Filtered Full Load with Selective Replace¶
This scenario is very similar to the Filtered Full Load, but we only replace a subset of the partitions, leaving the other ones untouched, so we don't replace the entire table. This capability is very useful for backfilling scenarios.
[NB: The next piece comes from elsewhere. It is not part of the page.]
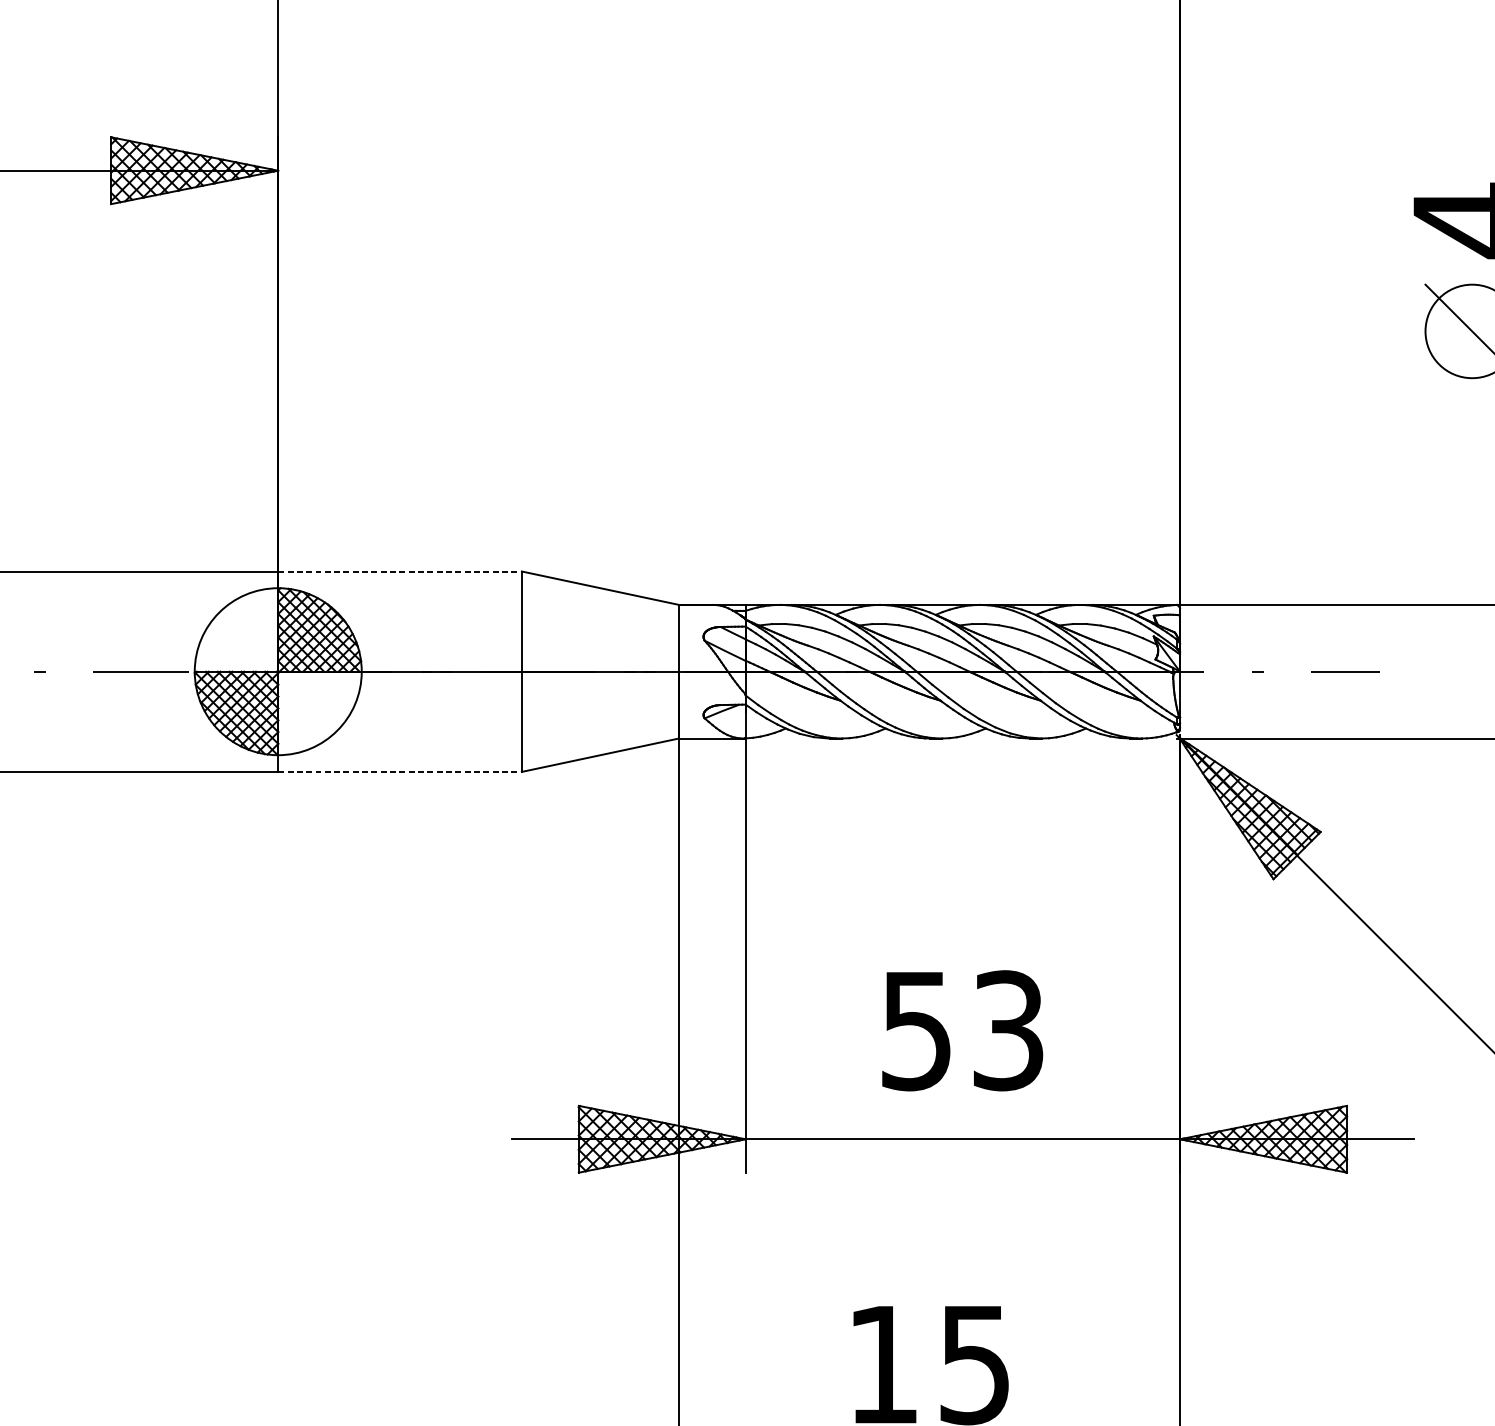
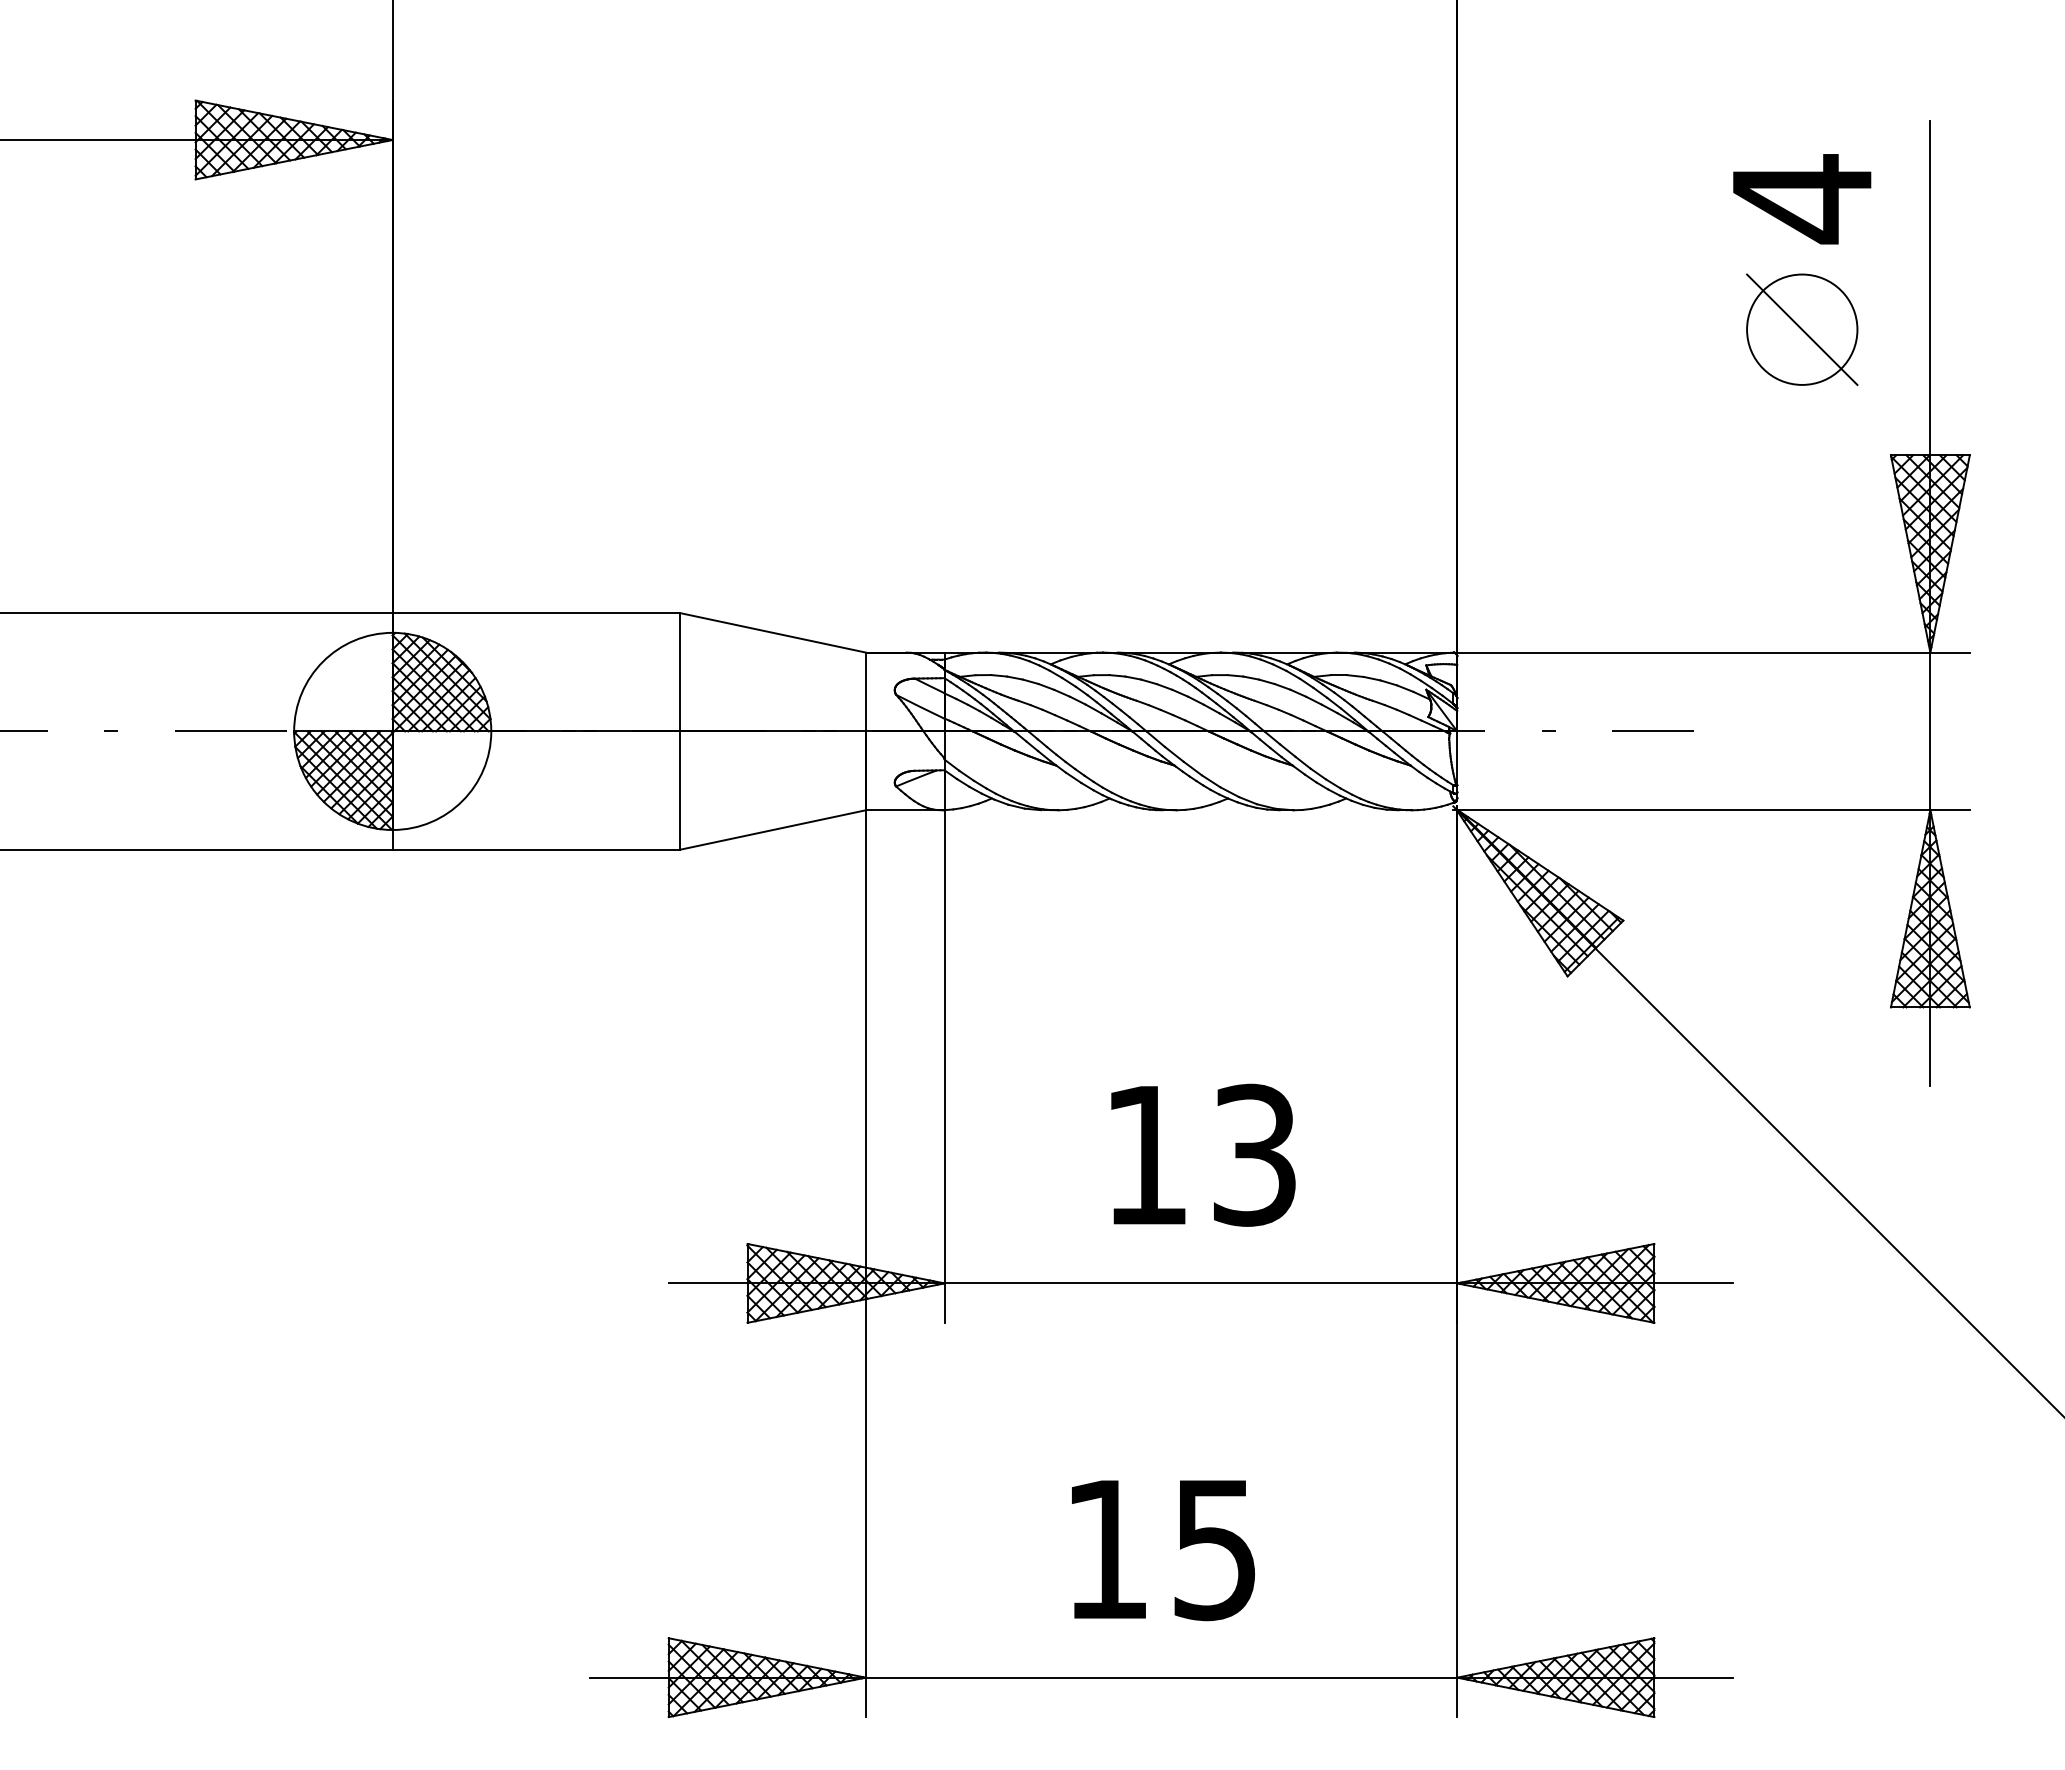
line: (400, 571) -> (536, 613), dashed -> solid
line: (400, 771) -> (536, 849), dashed -> solid
text: (915, 1031) -> (1145, 1156), 53 -> 13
As for other cases, the acon configuration should be executed with load_data
using:
{
"input_specs": [
{
"spec_id": "sales_source",
"read_type": "batch",
"data_format": "csv",
"options": {
"header": true,
"delimiter": "|",
"inferSchema": true
},
"location": "file:///app/tests/lakehouse/in/feature/full_load/with_filter_partition_overwrite/data"
}
],
"transform_specs": [
{
"spec_id": "filtered_sales",
"input_id": "sales_source",
"transformers": [
{
"function": "expression_filter",
"args": {
"exp": "date like '2016%'"
}
}
]
}
],
"output_specs": [
{
"spec_id": "sales_bronze",
"input_id": "filtered_sales",
"write_type": "overwrite",
"data_format": "delta",
"partitions": [
"date",
"customer"
],
"location": "file:///app/tests/lakehouse/out/feature/full_load/with_filter_partition_overwrite/data",
"options": {
"replaceWhere": "date like '2016%'"
}
}
]
Relevant notes:¶
- The key option for this scenario in the ACON is the
replaceWhere
, which we use to only overwrite a specific period of time, that realistically can match a subset of all the partitions of the table. Therefore, this capability is very useful for backfilling scenarios.